Tina (Alice Lowe) lives with her monstrously cantankerous mother (Eileen Davies) and their dog in a tiny house on a Birmingham estate.
Her life has recently starting looking up, with the arrival of a charming bearded boyfriend, Chris (Steve Oram).
Against her Mum’s wishes, for once, Tina asserts her independence and sets off on a caravan holiday with Chris, starting in the Midlands and working their way to Yorkshire.
It does the pair good to get away from home and see the country, breathing the fresh rural air, soaking up the natural world around them. They each grow as people and their relationship strengthens.
Oh – and every time they encounter an obnoxious, stuck-up fellow holiday-maker, Chris kills them.
WHAT’S IT LIKE?
Director Ben Wheatley burst onto the film scene with his explosive crime thriller Down Terrace two years ago. His uncompromising follow up last year, Kill List, won more critical plaudits and earned him a reputation as British cinema’s one-to-watch.
His third outing on the big screen – directing someone else’s script for the first time – vindicates the promise. The murderous road-movie Sightseers – certain to be his most mainstream success to date – hits all the right beats, shocking and entertaining in equal measure.
Written by co-stars Alice Lowe and Steve Oram, based on comedy characters they used to do on stage, Sightseers perfectly contrasts the banality of an English caravan holiday – lines of mobile homes in shapeless fields, nestled in rolling countryside, with little to do – with the brutality of a killing spree – although Wheatley manages to ensure that his viewers are firmly on the side of the murderers, as they dispatch the kind of irritating folk that give the English a bad name.

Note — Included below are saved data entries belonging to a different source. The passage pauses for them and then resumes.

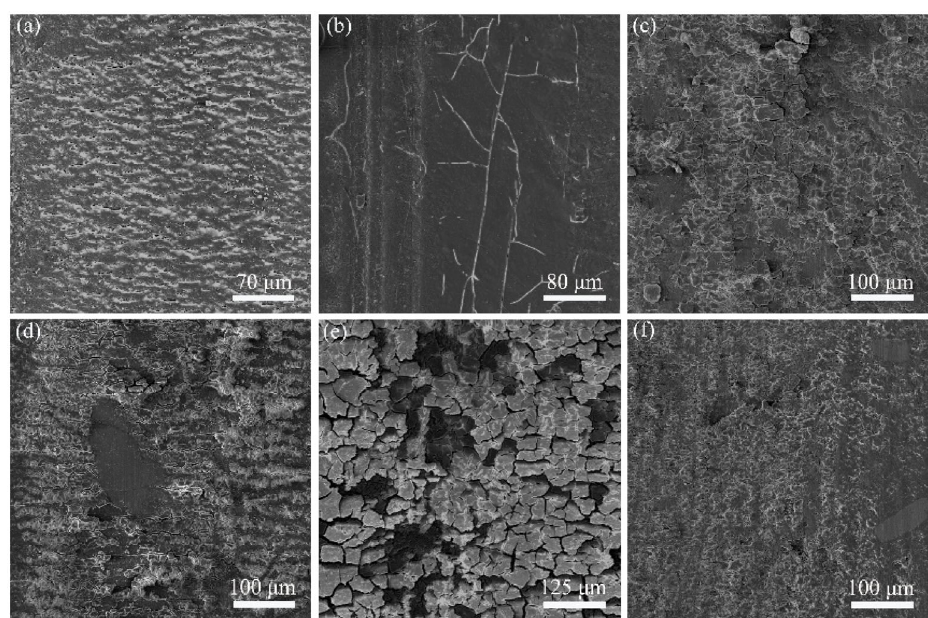
Fig. 9 SEM images of the worn surfaces of (a) epoxy resin and epoxy–Ti 3 C 2 3DNS composites with (b) 0 g, (c) 0.5 g, (d) 1.0 g, (e) 2.0 g, and (f) 3.0 g few-layer Ti 3 C 2 MXene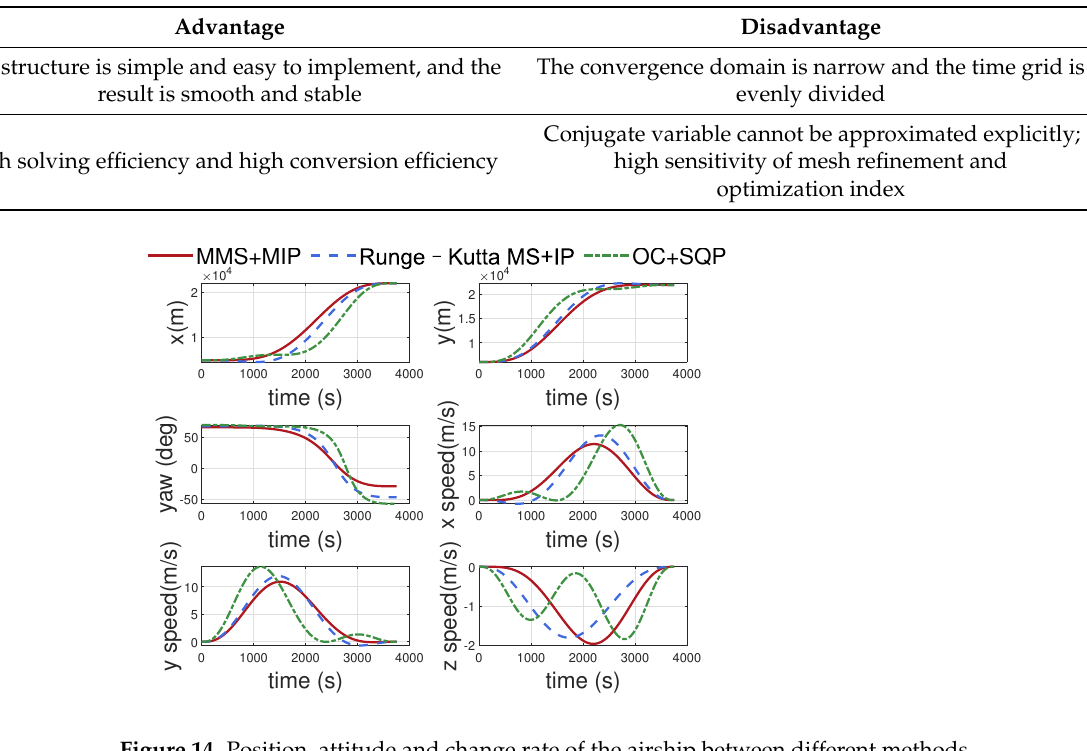
Table 3. Advantages and disadvantages of MS method and OC method.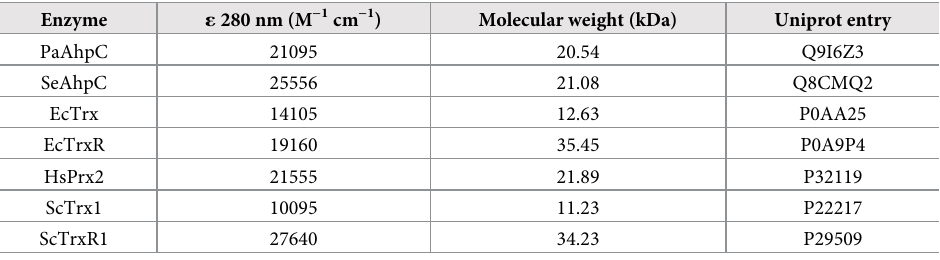
Abbreviations: PaAhpC = P . aeruginosa AhpC, SeAhpC = S . epidermidis AhpC, EcTrx = E . coli Trx1; EcTrxR = E . coli TrxR1, HsPrx2 = H . sapiens Prx2, ScTrx1 = S . cerevisiae Trx1 and ScTrxR1 = S . cerevisiae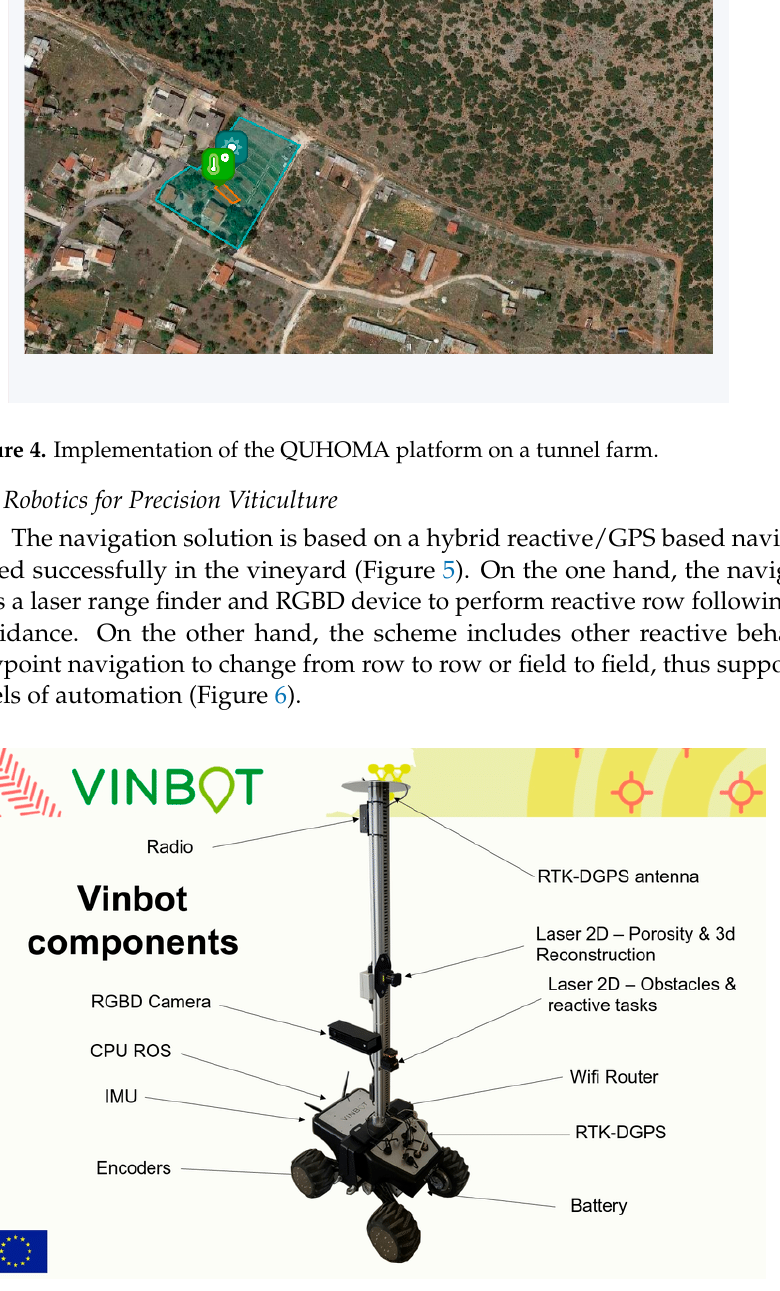
Figure 6. Block diagram of feature extractor service architecture. A ground truth evaluation trial was set up in an experimental vineyard in Lisbon with two plots of the white varieties “Alvarinho” and “Arinto”. For each varietal plot, six smart points were selected with 10 contiguous vines each [23]. During the ripening period of the 2016 season, the vines were manually assessed for canopy dimensions. The VINBOT platform showed an acceptable performance for the automated estimation of canopy fea- tures, although results were very dependent on the variety of the grapes (Figure 7). More- over, a general underestimation of actual yield based on the combination of image analy- sis and automatic canopy porosity assessment using a laser range finder has been ob- served. This result can be attributed to a combined effect of bunch occlusions, low accu- racy of grape detection algorithms, and empirical relationships used in final yield calcu- lations. Thus, further research on computer vision algorithms, especially related to hidden bunches by vegetation, is needed to improve the reliability and accuracy of the yield esti- mations.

The violence is so matter-of-fact that it feels natural, yet when required, Wheatley manages to ratchet up tension, and Lowe and Oram’s performances keep the jet-black humour flowing.
There does come a point where the film becomes a string of murders, without having the originality of some comparable films – Natural Born Killers and Badlands, for example – but playing the violence for laughs turns it into a guilty-pleasure.
But in the final act, the team manage to regain control of the narrative and offer an ending that could not have been predicted earlier in the film.